Given records section start

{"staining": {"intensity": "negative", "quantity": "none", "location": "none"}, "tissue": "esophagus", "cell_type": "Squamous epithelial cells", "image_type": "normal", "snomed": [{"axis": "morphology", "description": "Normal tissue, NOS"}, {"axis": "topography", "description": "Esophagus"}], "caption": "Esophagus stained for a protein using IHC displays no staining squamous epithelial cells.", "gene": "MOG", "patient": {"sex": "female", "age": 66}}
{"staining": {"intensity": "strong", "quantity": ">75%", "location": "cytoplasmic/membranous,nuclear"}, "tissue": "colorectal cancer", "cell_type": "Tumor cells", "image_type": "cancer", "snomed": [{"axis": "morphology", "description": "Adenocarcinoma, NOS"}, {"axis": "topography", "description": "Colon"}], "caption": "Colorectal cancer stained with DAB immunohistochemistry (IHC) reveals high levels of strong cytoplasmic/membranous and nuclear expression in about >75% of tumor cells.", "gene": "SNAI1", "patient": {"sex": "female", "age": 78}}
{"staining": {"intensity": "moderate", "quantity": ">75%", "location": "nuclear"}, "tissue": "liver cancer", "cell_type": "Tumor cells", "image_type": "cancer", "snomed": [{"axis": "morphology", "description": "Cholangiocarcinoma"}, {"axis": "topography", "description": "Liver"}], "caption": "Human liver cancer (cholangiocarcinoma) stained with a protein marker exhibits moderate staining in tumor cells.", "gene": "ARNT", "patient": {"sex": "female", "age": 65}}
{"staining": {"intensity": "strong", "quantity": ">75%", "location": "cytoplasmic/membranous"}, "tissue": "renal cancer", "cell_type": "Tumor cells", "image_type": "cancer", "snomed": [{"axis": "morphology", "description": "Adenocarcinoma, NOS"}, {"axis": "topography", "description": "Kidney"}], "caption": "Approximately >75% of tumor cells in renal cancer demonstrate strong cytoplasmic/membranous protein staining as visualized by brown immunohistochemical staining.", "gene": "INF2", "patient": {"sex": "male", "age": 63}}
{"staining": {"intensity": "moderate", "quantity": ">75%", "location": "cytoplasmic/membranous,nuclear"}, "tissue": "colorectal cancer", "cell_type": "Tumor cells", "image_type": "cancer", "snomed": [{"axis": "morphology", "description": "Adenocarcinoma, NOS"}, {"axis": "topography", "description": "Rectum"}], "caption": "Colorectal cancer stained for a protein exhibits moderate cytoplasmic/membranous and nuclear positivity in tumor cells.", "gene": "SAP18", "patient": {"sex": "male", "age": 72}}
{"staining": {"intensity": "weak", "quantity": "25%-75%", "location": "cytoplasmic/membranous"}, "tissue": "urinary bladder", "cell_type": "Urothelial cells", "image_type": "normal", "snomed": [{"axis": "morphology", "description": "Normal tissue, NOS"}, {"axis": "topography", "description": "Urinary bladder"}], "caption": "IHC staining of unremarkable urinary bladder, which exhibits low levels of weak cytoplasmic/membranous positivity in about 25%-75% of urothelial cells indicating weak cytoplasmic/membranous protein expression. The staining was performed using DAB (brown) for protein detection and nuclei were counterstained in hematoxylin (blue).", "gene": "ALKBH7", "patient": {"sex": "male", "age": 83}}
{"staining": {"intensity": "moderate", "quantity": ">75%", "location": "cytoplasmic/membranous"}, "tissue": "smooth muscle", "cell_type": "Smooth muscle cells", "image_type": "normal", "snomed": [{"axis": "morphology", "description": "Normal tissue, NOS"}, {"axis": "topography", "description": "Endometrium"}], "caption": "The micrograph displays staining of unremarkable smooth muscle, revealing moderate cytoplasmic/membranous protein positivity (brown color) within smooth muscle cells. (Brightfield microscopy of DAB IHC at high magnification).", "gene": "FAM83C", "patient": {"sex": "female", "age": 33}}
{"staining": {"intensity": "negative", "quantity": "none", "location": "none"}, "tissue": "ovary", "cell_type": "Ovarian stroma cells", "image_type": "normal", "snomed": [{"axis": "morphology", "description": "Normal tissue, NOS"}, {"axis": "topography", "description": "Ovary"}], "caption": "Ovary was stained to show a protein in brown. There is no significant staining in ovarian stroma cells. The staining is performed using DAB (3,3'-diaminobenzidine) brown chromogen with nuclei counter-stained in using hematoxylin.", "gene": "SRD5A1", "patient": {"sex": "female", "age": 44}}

Given records section end

Problem description
Each line from the top of the entries above through the line containing "liver cancer (cholangiocarcinoma)" must be transcribed exactly, and no other line may appear.

Written answer
{"staining": {"intensity": "negative", "quantity": "none", "location": "none"}, "tissue": "esophagus", "cell_type": "Squamous epithelial cells", "image_type": "normal", "snomed": [{"axis": "morphology", "description": "Normal tissue, NOS"}, {"axis": "topography", "description": "Esophagus"}], "caption": "Esophagus stained for a protein using IHC displays no staining squamous epithelial cells.", "gene": "MOG", "patient": {"sex": "female", "age": 66}}
{"staining": {"intensity": "strong", "quantity": ">75%", "location": "cytoplasmic/membranous,nuclear"}, "tissue": "colorectal cancer", "cell_type": "Tumor cells", "image_type": "cancer", "snomed": [{"axis": "morphology", "description": "Adenocarcinoma, NOS"}, {"axis": "topography", "description": "Colon"}], "caption": "Colorectal cancer stained with DAB immunohistochemistry (IHC) reveals high levels of strong cytoplasmic/membranous and nuclear expression in about >75% of tumor cells.", "gene": "SNAI1", "patient": {"sex": "female", "age": 78}}
{"staining": {"intensity": "moderate", "quantity": ">75%", "location": "nuclear"}, "tissue": "liver cancer", "cell_type": "Tumor cells", "image_type": "cancer", "snomed": [{"axis": "morphology", "description": "Cholangiocarcinoma"}, {"axis": "topography", "description": "Liver"}], "caption": "Human liver cancer (cholangiocarcinoma) stained with a protein marker exhibits moderate staining in tumor cells.", "gene": "ARNT", "patient": {"sex": "female", "age": 65}}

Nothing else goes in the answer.